Singapore-headquartered Mozark has successfully raised $40 million in Series B funding to bolster its global footprint.
The funding round was led by the International Finance Corporation (IFC) and RMB Capitalworks, with existing investor Kalaari Capital also participating.
Mozark's Cutting-Edge Testing Platform
Mozark specializes in digital experience testing and measurement, conducting real-world simulations of user journeys across diverse devices, networks, and locations.
Its innovative technology produces synthetic telemetry data, enabling organizations to detect and resolve performance bottlenecks in applications, AI systems, and supporting infrastructure like data centers and networks.
Founded to address the complexities of modern digital services, Mozark has grown to serve over 50 enterprise and government clients across more than 20 countries.
The platform operates on thousands of live devices simultaneously and has already executed over 25 million tests, demonstrating robust scalability and reliability.
Strategic Plans for Growth and Innovation
With the fresh capital, Mozark aims to drive expansion into key markets including the United States and regions in the Global South, alongside pursuing potential strategic acquisitions.
The company will enhance its testing capabilities for applications, networks, and AI infrastructure to meet surging enterprise demands.
Additionally, Mozark plans to fast-track the commercialization of its specialized platform for agent-to-agent communication systems.
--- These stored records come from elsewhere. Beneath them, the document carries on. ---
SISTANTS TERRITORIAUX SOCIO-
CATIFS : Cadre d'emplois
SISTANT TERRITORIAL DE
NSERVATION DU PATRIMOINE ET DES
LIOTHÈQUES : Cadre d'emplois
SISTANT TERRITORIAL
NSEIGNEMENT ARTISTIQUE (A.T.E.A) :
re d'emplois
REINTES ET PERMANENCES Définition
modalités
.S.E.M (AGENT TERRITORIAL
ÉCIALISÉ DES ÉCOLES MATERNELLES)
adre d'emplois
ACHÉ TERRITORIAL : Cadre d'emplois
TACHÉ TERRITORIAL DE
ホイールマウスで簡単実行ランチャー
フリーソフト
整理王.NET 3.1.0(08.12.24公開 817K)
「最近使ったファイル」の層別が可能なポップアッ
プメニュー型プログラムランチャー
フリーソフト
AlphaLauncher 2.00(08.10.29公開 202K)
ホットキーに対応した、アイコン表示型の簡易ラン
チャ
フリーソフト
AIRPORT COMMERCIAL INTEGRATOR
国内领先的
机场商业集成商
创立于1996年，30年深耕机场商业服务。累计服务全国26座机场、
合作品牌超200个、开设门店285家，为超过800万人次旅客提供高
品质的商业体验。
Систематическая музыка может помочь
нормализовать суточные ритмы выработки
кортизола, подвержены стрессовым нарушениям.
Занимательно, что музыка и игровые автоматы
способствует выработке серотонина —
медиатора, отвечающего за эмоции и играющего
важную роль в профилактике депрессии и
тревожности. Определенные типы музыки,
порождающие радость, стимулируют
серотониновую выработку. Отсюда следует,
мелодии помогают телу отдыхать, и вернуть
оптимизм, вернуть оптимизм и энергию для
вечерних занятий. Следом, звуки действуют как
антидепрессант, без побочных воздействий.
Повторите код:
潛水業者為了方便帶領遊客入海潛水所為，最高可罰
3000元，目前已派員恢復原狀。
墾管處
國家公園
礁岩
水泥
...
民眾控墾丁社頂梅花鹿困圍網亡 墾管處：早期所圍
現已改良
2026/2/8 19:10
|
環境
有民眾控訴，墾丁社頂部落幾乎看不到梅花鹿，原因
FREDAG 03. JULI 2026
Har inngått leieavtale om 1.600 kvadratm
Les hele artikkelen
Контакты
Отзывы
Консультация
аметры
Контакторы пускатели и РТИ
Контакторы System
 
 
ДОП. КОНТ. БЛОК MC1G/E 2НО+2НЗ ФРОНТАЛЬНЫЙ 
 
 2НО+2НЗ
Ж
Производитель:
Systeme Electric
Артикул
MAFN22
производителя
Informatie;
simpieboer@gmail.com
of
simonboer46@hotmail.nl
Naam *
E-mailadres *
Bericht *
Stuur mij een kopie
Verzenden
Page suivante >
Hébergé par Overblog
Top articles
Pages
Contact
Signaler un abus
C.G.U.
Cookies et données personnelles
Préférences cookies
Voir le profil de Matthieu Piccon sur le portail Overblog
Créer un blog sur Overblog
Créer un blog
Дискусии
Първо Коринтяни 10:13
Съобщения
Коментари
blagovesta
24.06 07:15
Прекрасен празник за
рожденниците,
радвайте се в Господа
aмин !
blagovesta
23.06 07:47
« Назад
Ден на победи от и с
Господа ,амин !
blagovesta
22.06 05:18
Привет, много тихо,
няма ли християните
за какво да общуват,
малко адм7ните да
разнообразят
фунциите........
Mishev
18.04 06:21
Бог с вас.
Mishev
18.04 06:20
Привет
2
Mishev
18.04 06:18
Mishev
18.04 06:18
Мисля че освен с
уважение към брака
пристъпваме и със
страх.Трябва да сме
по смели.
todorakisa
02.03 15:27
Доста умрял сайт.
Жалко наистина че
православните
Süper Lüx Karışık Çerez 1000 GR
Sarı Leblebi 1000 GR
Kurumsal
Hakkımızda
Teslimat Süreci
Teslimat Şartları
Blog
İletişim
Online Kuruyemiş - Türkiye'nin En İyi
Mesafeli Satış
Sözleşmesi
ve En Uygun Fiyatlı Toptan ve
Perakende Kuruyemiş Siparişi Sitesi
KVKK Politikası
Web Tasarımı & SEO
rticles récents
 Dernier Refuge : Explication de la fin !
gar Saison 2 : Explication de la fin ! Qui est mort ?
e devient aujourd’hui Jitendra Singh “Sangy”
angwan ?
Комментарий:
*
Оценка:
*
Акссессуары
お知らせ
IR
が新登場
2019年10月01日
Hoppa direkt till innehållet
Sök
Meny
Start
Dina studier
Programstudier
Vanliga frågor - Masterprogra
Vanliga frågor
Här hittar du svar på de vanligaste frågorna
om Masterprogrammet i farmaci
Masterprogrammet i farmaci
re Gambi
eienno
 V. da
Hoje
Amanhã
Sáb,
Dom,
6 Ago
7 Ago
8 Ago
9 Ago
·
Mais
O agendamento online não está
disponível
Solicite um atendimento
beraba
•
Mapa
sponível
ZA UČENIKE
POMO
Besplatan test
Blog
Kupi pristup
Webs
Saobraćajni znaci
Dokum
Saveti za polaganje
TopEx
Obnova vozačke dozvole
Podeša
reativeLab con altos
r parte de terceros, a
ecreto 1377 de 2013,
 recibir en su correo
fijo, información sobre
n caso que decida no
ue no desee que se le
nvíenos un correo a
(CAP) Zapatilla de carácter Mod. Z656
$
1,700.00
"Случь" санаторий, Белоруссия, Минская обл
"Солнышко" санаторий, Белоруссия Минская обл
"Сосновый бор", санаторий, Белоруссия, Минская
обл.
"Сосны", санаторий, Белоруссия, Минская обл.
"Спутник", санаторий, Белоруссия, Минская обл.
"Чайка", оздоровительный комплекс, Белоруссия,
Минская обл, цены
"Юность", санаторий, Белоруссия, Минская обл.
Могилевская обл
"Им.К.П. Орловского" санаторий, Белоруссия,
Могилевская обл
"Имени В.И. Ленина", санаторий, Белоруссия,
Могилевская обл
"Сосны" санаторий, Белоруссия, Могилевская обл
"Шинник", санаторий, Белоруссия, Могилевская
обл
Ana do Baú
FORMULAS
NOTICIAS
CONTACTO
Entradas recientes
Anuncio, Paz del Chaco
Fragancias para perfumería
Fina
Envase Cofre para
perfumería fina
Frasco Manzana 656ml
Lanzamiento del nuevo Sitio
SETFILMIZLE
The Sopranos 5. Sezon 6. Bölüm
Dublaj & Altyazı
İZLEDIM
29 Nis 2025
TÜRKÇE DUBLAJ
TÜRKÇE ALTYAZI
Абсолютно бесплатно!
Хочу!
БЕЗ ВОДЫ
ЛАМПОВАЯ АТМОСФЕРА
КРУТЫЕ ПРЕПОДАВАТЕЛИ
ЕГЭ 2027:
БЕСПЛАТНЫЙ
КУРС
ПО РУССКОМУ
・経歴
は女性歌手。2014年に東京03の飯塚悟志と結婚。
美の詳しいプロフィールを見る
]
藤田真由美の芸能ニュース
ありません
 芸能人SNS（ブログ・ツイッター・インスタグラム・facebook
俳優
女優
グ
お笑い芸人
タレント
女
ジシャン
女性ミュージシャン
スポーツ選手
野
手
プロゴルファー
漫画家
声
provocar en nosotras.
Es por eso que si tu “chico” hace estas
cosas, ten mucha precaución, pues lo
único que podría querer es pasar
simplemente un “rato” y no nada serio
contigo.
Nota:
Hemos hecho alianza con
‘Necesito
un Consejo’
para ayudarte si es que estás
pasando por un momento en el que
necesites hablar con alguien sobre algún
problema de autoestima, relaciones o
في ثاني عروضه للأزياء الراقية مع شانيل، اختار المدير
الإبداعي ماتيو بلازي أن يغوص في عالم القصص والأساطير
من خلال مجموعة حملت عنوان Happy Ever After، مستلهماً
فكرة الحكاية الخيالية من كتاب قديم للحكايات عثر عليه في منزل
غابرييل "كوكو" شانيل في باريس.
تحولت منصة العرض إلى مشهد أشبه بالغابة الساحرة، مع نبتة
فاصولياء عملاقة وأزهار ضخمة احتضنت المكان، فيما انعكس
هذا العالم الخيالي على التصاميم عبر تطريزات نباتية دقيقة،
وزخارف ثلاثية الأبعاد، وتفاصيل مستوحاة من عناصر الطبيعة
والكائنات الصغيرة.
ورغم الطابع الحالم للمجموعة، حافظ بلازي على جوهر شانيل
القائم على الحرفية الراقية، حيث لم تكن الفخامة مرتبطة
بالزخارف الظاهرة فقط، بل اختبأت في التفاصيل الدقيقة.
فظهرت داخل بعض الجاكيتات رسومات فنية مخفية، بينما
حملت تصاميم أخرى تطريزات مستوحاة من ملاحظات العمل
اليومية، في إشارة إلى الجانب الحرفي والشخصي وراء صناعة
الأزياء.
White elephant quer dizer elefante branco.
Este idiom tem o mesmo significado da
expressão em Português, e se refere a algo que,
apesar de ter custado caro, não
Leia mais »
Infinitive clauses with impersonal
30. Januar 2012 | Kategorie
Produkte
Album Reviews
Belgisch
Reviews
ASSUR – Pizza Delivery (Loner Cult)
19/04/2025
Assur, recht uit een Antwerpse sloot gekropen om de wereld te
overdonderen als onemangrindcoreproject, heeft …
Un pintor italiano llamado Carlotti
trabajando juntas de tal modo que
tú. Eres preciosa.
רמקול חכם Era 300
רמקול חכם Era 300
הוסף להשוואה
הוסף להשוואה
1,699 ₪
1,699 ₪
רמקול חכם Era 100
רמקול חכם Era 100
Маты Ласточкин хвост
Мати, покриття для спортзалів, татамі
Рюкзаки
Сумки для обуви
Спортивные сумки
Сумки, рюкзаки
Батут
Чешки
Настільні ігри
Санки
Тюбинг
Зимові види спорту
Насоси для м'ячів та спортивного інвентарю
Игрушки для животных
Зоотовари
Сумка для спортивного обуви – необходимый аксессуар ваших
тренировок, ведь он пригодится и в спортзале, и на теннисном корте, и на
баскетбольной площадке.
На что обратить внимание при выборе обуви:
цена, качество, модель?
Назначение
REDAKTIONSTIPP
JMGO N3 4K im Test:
Broader Impact in the AI Era
As artificial intelligence accelerates application deployment across consumer, enterprise, and public sectors, the need for reliable performance measurement has never been greater.
Mozark's co-CEOs Kartik Raja and Fabien Renaudineau emphasized that organizations require tools to gauge digital services in real-world conditions amid global AI expansion.
This funding positions Mozark as a pivotal player in ensuring equitable digital access worldwide, promising significant advancements in performance optimization.